2.7. Statistical Analyses

Data analyses were performed using the IBM SPSS 25.0 package program (SPSS®, IL, USA). Graphs were generated using Microsoft Office Excel 2019 (Microsoft Corporation, Redmond, WA, USA). The Shapiro-Wilk test was used to assess the normality of data distribution. The Student t and Mann-Whitney U tests were performed for two-group comparisons. When comparing four groups, one-way analysis of variance (One-Way ANOVA) was performed for normally distributed data, and the Kruskal-Wallis test was performed for data that did not show a normal distribution. Pearson’s and Spearman’s correlation tests were used to identify potential correlations between the parameters. Tukey’s honestly significant difference (HSD) test, Tamhane’s test and the Mann-Whitney U test with the Bonferroni correction were used for pairwise comparisons (post-hoc). The results are given as mean ± standard error of mean (SEM). Values of p<0.05 were considered statistically significant.

3. Results

3.1. Mean Ages and Body Weights of the Animals

There were statistically significant differences between the mean ages and body weights of the groups (Table 3).

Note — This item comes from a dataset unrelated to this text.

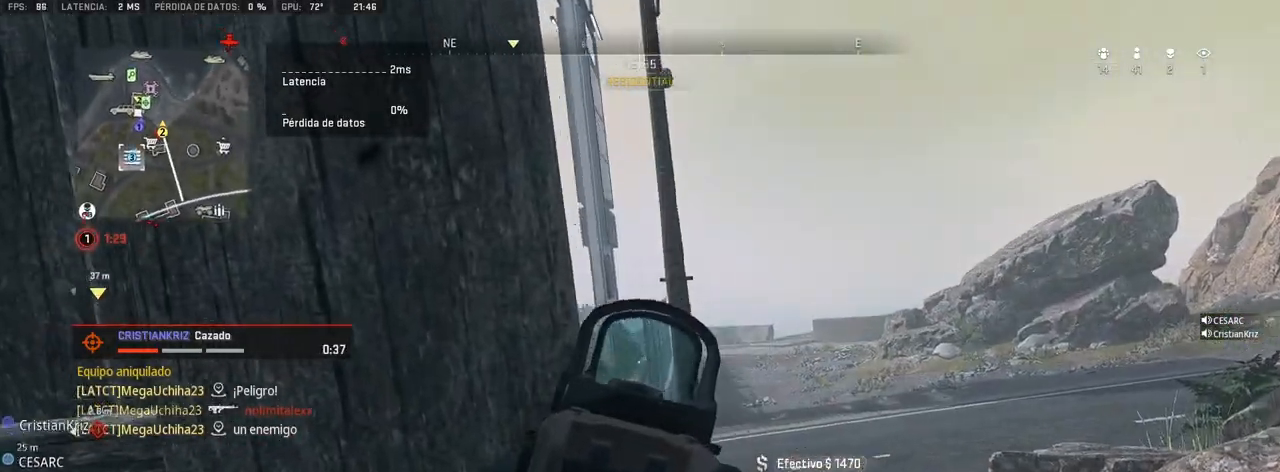
{"buttons": ["L1"], "left_stick": "right", "right_stick": "center", "events": [[133, "left_stick", "right"], [217, "right_stick", "center"], [367, "right_stick", "up-left"], [483, "right_stick", "center"]]}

3.2. Histomorphology of the Uterine Tissues and Microbiological Identification

All the tissue samples collected from the dogs with pyometra underwent histomorphological examination and bacterial identification. Accordingly, cystic endometrial hyperplasia (CEH) was detected in all the samples collected from the pyometric dogs (Figure 14/14; 100%). Furthermore, E. coli was isolated from all the samples (14/14; 100%) belonging to the pyometra cases, but no bacteria were isolated from Groups DE and AE.

3.3. Serum Progesterone Concentrations

While the lowest serum P4 concentration was detected in the AE group (0.52±0.05 ng/mL), the highest concentration was measured in the DE group (16.63±7.30 ng/mL). In brief, the serum P4 concentrations of the CP, OP and DE groups were found to be significantly higher than those of the AE group (between p = 0.004 and p = 0.044) (Figure 1).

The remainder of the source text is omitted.